On January 10, 2013, the U.S. Court of Appeals for the Second Circuit denied a request by participating bondholders in 2005 and 2010 restructurings of the Republic of Argentina’s defaulted bond debt to have New York State’s highest court resolve a dispute with holdout bondholders regarding the meaning of an “equal treatment” or “pari passu” clause in the original bond indenture. See NML Capital, Ltd. v. Republic of Argentina, No. 12-105(L) (2d Cir. Jan. 10, 2013) (summary order). Participating bondholders had complained that the legal question concerning which debt takes precedence has provoked volatility in the bond markets and should be resolved by the state court whose law governs the contract. They argued that the meaning of a pari passu clause in a sovereign-debt case has not been decided by a New York state court and that if holdout bondholders—principally private-equity companies—are allowed to disrupt Argentina’s sovereign-debt restructuring, countries may choose London or Singapore (rather than New York) as the base from which to issue debt.

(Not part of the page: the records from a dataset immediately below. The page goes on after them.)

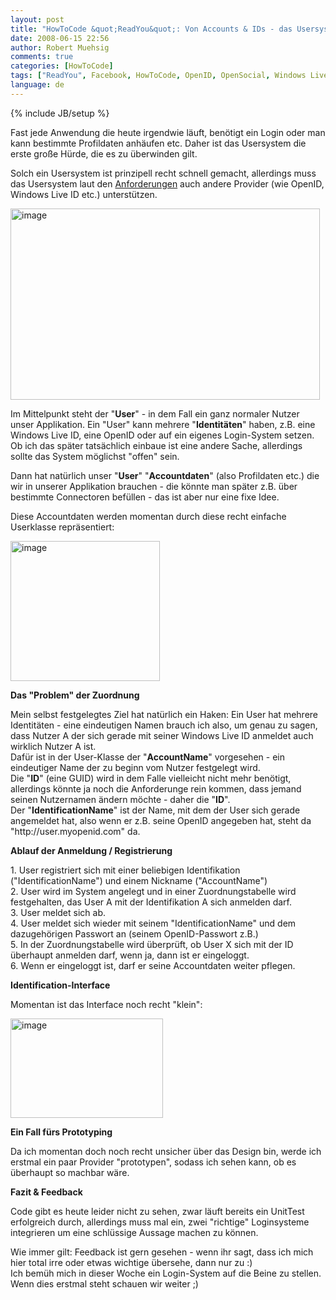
 ```yaml
---
layout: post
title: "HowToCode &quot;ReadYou&quot;: Von Accounts & IDs - das Usersystem"
date: 2008-06-15 22:56
author: Robert Muehsig
comments: true
categories: [HowToCode]
tags: ["ReadYou", Facebook, HowToCode, OpenID, OpenSocial, Windows Live]
language: de
---
```

{% include JB/setup %}
<p>Fast jede Anwendung die heute irgendwie läuft, benötigt ein Login oder man kann bestimmte Profildaten anhäufen etc. Daher ist das Usersystem die erste große Hürde, die es zu überwinden gilt.</p> <p>Solch ein Usersystem ist prinzipell recht schnell gemacht, allerdings muss das Usersystem laut den <a href="{{BASE_PATH}}/2008/06/05/howtocode-youread-was-soll-das-system-denn-leisten-gedanken-an-die-anforderungen/">Anforderungen</a> auch andere Provider (wie OpenID, Windows Live ID etc.) unterstützen.</p> <p><a href="{{BASE_PATH}}/assets/wp-images-de/image457.png"><img style="border-right: 0px; border-top: 0px; border-left: 0px; border-bottom: 0px" height="306" alt="image" src="{{BASE_PATH}}/assets/wp-images-de/image-thumb436.png" width="495" border="0"></a> </p> <p>Im Mittelpunkt steht der "<strong>User</strong>" - in dem Fall ein ganz normaler Nutzer unser Applikation. Ein "User" kann mehrere "<strong>Identitäten</strong>" haben, z.B. eine Windows Live ID, eine OpenID oder auf ein eigenes Login-System setzen. Ob ich das später tatsächlich einbaue ist eine andere Sache, allerdings sollte das System möglichst "offen" sein.</p> <p>Dann hat natürlich unser "<strong>User</strong>" "<strong>Accountdaten</strong>" (also Profildaten etc.) die wir in unserer Applikation brauchen - die könnte man später z.B. über bestimmte Connectoren befüllen - das ist aber nur eine fixe Idee. </p> <p>Diese Accountdaten werden momentan durch diese recht einfache Userklasse repräsentiert:</p> <p><a href="{{BASE_PATH}}/assets/wp-images-de/image458.png"><img style="border-right: 0px; border-top: 0px; border-left: 0px; border-bottom: 0px" height="224" alt="image" src="{{BASE_PATH}}/assets/wp-images-de/image-thumb437.png" width="239" border="0"></a> </p> <p><strong>Das "Problem" der Zuordnung</strong></p> <p>Mein selbst festgelegtes Ziel hat natürlich ein Haken: Ein User hat mehrere Identitäten - eine eindeutigen Namen brauch ich also, um genau zu sagen, dass Nutzer A der sich gerade mit seiner Windows Live ID anmeldet auch wirklich Nutzer A ist.<br>Dafür ist in der User-Klasse der "<strong>AccountName</strong>" vorgesehen - ein eindeutiger Name der zu beginn vom Nutzer festgelegt wird. <br>Die "<strong>ID</strong>" (eine GUID) wird in dem Falle vielleicht nicht mehr benötigt, allerdings könnte ja noch die Anforderunge rein kommen, dass jemand seinen Nutzernamen ändern möchte - daher die "<strong>ID</strong>".<br>Der "<strong>IdentificationName</strong>" ist der Name, mit dem der User sich gerade angemeldet hat, also wenn er z.B. seine OpenID angegeben hat, steht da "http://user.myopenid.com" da.</p> <p><strong>Ablauf der Anmeldung / Registrierung</strong></p> <p>1. User registriert sich mit einer beliebigen Identifikation ("IdentificationName") und einem Nickname ("AccountName")<br>2. User wird im System angelegt und in einer Zuordnungstabelle wird festgehalten, das User A mit der Identifikation A sich anmelden darf.<br>3. User meldet sich ab.<br>4. User meldet sich wieder mit seinem "IdentificationName" und dem dazugehörigen Passwort an (seinem OpenID-Passwort z.B.)<br>5. In der Zuordnungstabelle wird überprüft, ob User X sich mit der ID überhaupt anmelden darf, wenn ja, dann ist er eingeloggt.<br>6. Wenn er eingeloggt ist, darf er seine Accountdaten weiter pflegen.</p> <p><strong>Identification-Interface</strong></p> <p>Momentan ist das Interface noch recht "klein":</p> <p><a href="{{BASE_PATH}}/assets/wp-images-de/image459.png"><img style="border-right: 0px; border-top: 0px; border-left: 0px; border-bottom: 0px" height="159" alt="image" src="{{BASE_PATH}}/assets/wp-images-de/image-thumb438.png" width="244" border="0"></a> </p> <p><strong>Ein Fall fürs Prototyping</strong></p> <p>Da ich momentan doch noch recht unsicher über das Design bin, werde ich erstmal ein paar Provider "prototypen", sodass ich sehen kann, ob es überhaupt so machbar wäre.</p> <p><strong>Fazit &amp; Feedback</strong></p> <p>Code gibt es heute leider nicht zu sehen, zwar läuft bereits ein UnitTest erfolgreich durch, allerdings muss mal ein, zwei "richtige" Loginsysteme integrieren um eine schlüssige Aussage machen zu können.</p> <p>Wie immer gilt: Feedback ist gern gesehen - wenn ihr sagt, dass ich mich hier total irre oder etwas wichtige übersehe, dann nur zu :)<br>Ich bemüh mich in dieser Woche ein Login-System auf die Beine zu stellen. Wenn dies erstmal steht schauen wir weiter ;)</p>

On November 21, 2012, a U.S. district court ordered Argentina to pay $1.3 billion to holdout bondholders no later than December 15, 2012. See NML Capital, Ltd. v. Republic of Argentina, 2012 BL 329726 (S.D.N.Y. Nov. 21, 2012). The ruling came on the heels of the Second Circuit’s ruling in NML Capital, Ltd. v. Republic of Argentina, 699 F.3d 246 (2d Cir. 2012), where the court upheld a lower-court order enjoining Argentina from making payments on its restructured debt without making comparable payments to holdout bondholders. Argentina received a temporary reprieve of its obligation to make payments to holdout bondholders on November 28, 2012, when the Second Circuit stayed the ruling until it has an opportunity to hear the merits of Argentina’s appeal, scheduled for argument on February 27, 2013.